● **Material provided**:
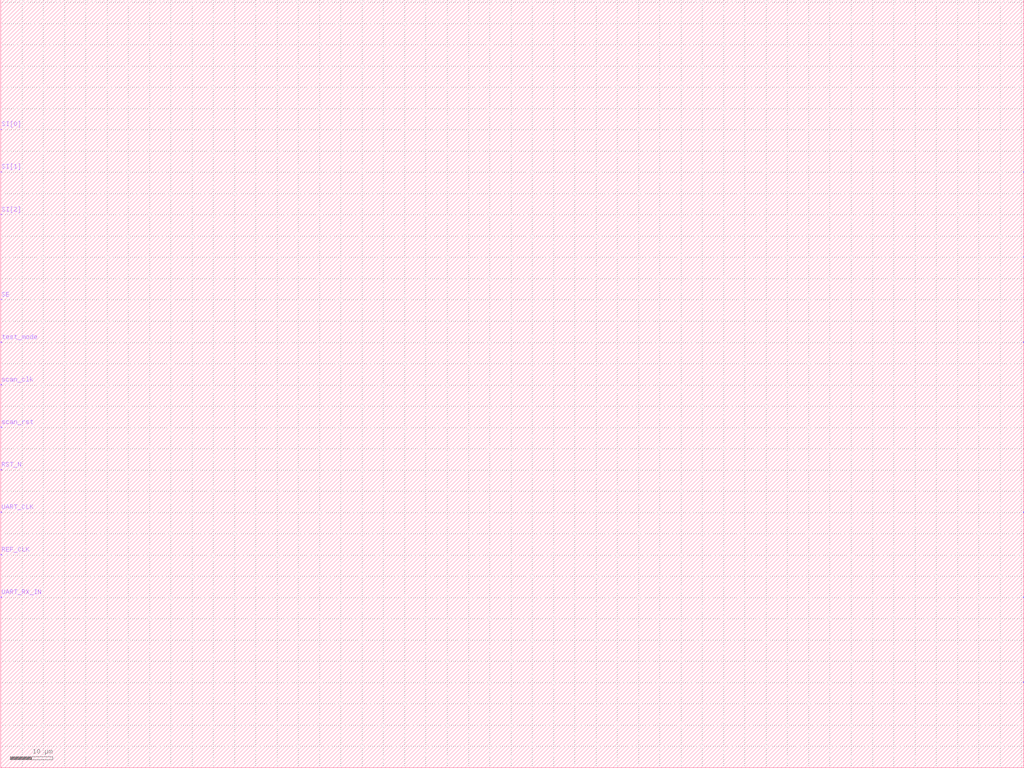
<source format=lef>

#******
# Preview export LEF
#
#	 Preview sub-version 5.10.41.500.3.38
#
# TECH LIB NAME: tsmc18
# TECH FILE NAME: techfile.cds
#******

VERSION 5.4 ;

NAMESCASESENSITIVE ON ;

DIVIDERCHAR "|" ;
BUSBITCHARS "[]" ;

UNITS
    DATABASE MICRONS 100  ;
END UNITS

MACRO SYS_TOP
    CLASS CORE ;
    FOREIGN SYS_TOP 0 0 ;
    ORIGIN 0.00 0.00 ;
    SIZE 240.6 BY 180.6 ;
    SYMMETRY X Y ;
    PIN SI[0]
        DIRECTION INPUT ;
        PORT
        LAYER METAL2 ;
        RECT  0.00 150 0.2 150.2 ;
        END
	AntennaGateArea 0.0 ;
    END SI[0]
    PIN SI[1]
        DIRECTION INPUT ;
        PORT
        LAYER METAL2 ;
        RECT  0.00 140 0.2 140.2 ;
        END
	AntennaGateArea 0.0 ;
    END SI[1]
    PIN SI[2]
        DIRECTION INPUT ;
        PORT
        LAYER METAL2 ;
        RECT  0.00 130 0.2 130.2 ;
        END
	AntennaGateArea 0.0 ;
    END SI[2]
    PIN SE
        DIRECTION INPUT ;
        PORT
        LAYER METAL2 ;
        RECT  0.00 110 0.2 110.2 ;
        END
	AntennaGateArea 0.0 ;
    END SE
    PIN test_mode
        DIRECTION INPUT ;
        PORT
        LAYER METAL2 ;
        RECT  0.00 100 0.2 100.2 ;
        END
	AntennaGateArea 0.0 ;
    END test_mode
    PIN scan_clk
        DIRECTION INPUT ;
        PORT
        LAYER METAL2 ;
        RECT  0.00 90 0.2 90.2 ;
        END
	AntennaGateArea 0.0 ;
    END scan_clk
    PIN scan_rst
        DIRECTION INPUT ;
        PORT
        LAYER METAL2 ;
        RECT  0.00 80 0.2 80.2 ;
        END
	AntennaGateArea 0.0 ;
    END scan_rst
    PIN RST_N
        DIRECTION INPUT ;
        PORT
        LAYER METAL2 ;
        RECT  0.00 70 0.2 70.2 ;
        END
	AntennaGateArea 0.0 ;
    END RST_N
    PIN UART_CLK
        DIRECTION INPUT ;
        PORT
        LAYER METAL2 ;
        RECT  0.00 60 0.2 60.2 ;
        END
	AntennaGateArea 0.0 ;
    END UART_CLK
    PIN REF_CLK
        DIRECTION INPUT ;
        PORT
        LAYER METAL2 ;
        RECT  0.00 50 0.2 50.2 ;
        END
	AntennaGateArea 0.0 ;
    END REF_CLK
    PIN UART_RX_IN
        DIRECTION INPUT ;
        PORT
        LAYER METAL2 ;
        RECT  0.00 40 0.2 40.2 ;
        END
	AntennaGateArea 0.0 ;
    END UART_RX_IN
    PIN SO[0]
        DIRECTION OUTPUT ;
        PORT
        LAYER METAL3 ;
        RECT  240.47 140 240.67 140.2 ; 
        END
	AntennaDiffArea 0.575 ;
    END SO[0]
    PIN SO[1]
        DIRECTION OUTPUT ;
        PORT
        LAYER METAL3 ;
        RECT  240.47 120 240.67 120.2 ; 
        END
	AntennaDiffArea 0.575 ;
    END SO[1]
    PIN SO[2]
        DIRECTION OUTPUT ;
        PORT
        LAYER METAL3 ;
        RECT  240.47 100 240.67 100.2 ; 
        END
	AntennaDiffArea 0.575 ;
    END SO[2]
    PIN UART_TX_O
        DIRECTION OUTPUT ;
        PORT
        LAYER METAL3 ;
        RECT  240.47 60 240.67 60.2 ; 
        END
	AntennaDiffArea 0.575 ;
    END UART_TX_O
    PIN parity_error
        DIRECTION OUTPUT ;
        PORT
        LAYER METAL3 ;
        RECT  240.47 40 240.67 40.2 ; 
        END
	AntennaDiffArea 0.575 ;
    END parity_error
    PIN framing_error
        DIRECTION OUTPUT ;
        PORT
        LAYER METAL3 ;
        RECT  240.47 20 240.67 20.2 ; 
        END
	AntennaDiffArea 0.575 ;
    END framing_error
END SYS_TOP

END LIBRARY


</source>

● **Your instructions**: Print every line of the material exactly as written, but drop the pictures.

● **Answer box**:
<source format=lef>

#******
# Preview export LEF
#
#	 Preview sub-version 5.10.41.500.3.38
#
# TECH LIB NAME: tsmc18
# TECH FILE NAME: techfile.cds
#******

VERSION 5.4 ;

NAMESCASESENSITIVE ON ;

DIVIDERCHAR "|" ;
BUSBITCHARS "[]" ;

UNITS
    DATABASE MICRONS 100  ;
END UNITS

MACRO SYS_TOP
    CLASS CORE ;
    FOREIGN SYS_TOP 0 0 ;
    ORIGIN 0.00 0.00 ;
    SIZE 240.6 BY 180.6 ;
    SYMMETRY X Y ;
    PIN SI[0]
        DIRECTION INPUT ;
        PORT
        LAYER METAL2 ;
        RECT  0.00 150 0.2 150.2 ;
        END
	AntennaGateArea 0.0 ;
    END SI[0]
    PIN SI[1]
        DIRECTION INPUT ;
        PORT
        LAYER METAL2 ;
        RECT  0.00 140 0.2 140.2 ;
        END
	AntennaGateArea 0.0 ;
    END SI[1]
    PIN SI[2]
        DIRECTION INPUT ;
        PORT
        LAYER METAL2 ;
        RECT  0.00 130 0.2 130.2 ;
        END
	AntennaGateArea 0.0 ;
    END SI[2]
    PIN SE
        DIRECTION INPUT ;
        PORT
        LAYER METAL2 ;
        RECT  0.00 110 0.2 110.2 ;
        END
	AntennaGateArea 0.0 ;
    END SE
    PIN test_mode
        DIRECTION INPUT ;
        PORT
        LAYER METAL2 ;
        RECT  0.00 100 0.2 100.2 ;
        END
	AntennaGateArea 0.0 ;
    END test_mode
    PIN scan_clk
        DIRECTION INPUT ;
        PORT
        LAYER METAL2 ;
        RECT  0.00 90 0.2 90.2 ;
        END
	AntennaGateArea 0.0 ;
    END scan_clk
    PIN scan_rst
        DIRECTION INPUT ;
        PORT
        LAYER METAL2 ;
        RECT  0.00 80 0.2 80.2 ;
        END
	AntennaGateArea 0.0 ;
    END scan_rst
    PIN RST_N
        DIRECTION INPUT ;
        PORT
        LAYER METAL2 ;
        RECT  0.00 70 0.2 70.2 ;
        END
	AntennaGateArea 0.0 ;
    END RST_N
    PIN UART_CLK
        DIRECTION INPUT ;
        PORT
        LAYER METAL2 ;
        RECT  0.00 60 0.2 60.2 ;
        END
	AntennaGateArea 0.0 ;
    END UART_CLK
    PIN REF_CLK
        DIRECTION INPUT ;
        PORT
        LAYER METAL2 ;
        RECT  0.00 50 0.2 50.2 ;
        END
	AntennaGateArea 0.0 ;
    END REF_CLK
    PIN UART_RX_IN
        DIRECTION INPUT ;
        PORT
        LAYER METAL2 ;
        RECT  0.00 40 0.2 40.2 ;
        END
	AntennaGateArea 0.0 ;
    END UART_RX_IN
    PIN SO[0]
        DIRECTION OUTPUT ;
        PORT
        LAYER METAL3 ;
        RECT  240.47 140 240.67 140.2 ; 
        END
	AntennaDiffArea 0.575 ;
    END SO[0]
    PIN SO[1]
        DIRECTION OUTPUT ;
        PORT
        LAYER METAL3 ;
        RECT  240.47 120 240.67 120.2 ; 
        END
	AntennaDiffArea 0.575 ;
    END SO[1]
    PIN SO[2]
        DIRECTION OUTPUT ;
        PORT
        LAYER METAL3 ;
        RECT  240.47 100 240.67 100.2 ; 
        END
	AntennaDiffArea 0.575 ;
    END SO[2]
    PIN UART_TX_O
        DIRECTION OUTPUT ;
        PORT
        LAYER METAL3 ;
        RECT  240.47 60 240.67 60.2 ; 
        END
	AntennaDiffArea 0.575 ;
    END UART_TX_O
    PIN parity_error
        DIRECTION OUTPUT ;
        PORT
        LAYER METAL3 ;
        RECT  240.47 40 240.67 40.2 ; 
        END
	AntennaDiffArea 0.575 ;
    END parity_error
    PIN framing_error
        DIRECTION OUTPUT ;
        PORT
        LAYER METAL3 ;
        RECT  240.47 20 240.67 20.2 ; 
        END
	AntennaDiffArea 0.575 ;
    END framing_error
END SYS_TOP

END LIBRARY


</source>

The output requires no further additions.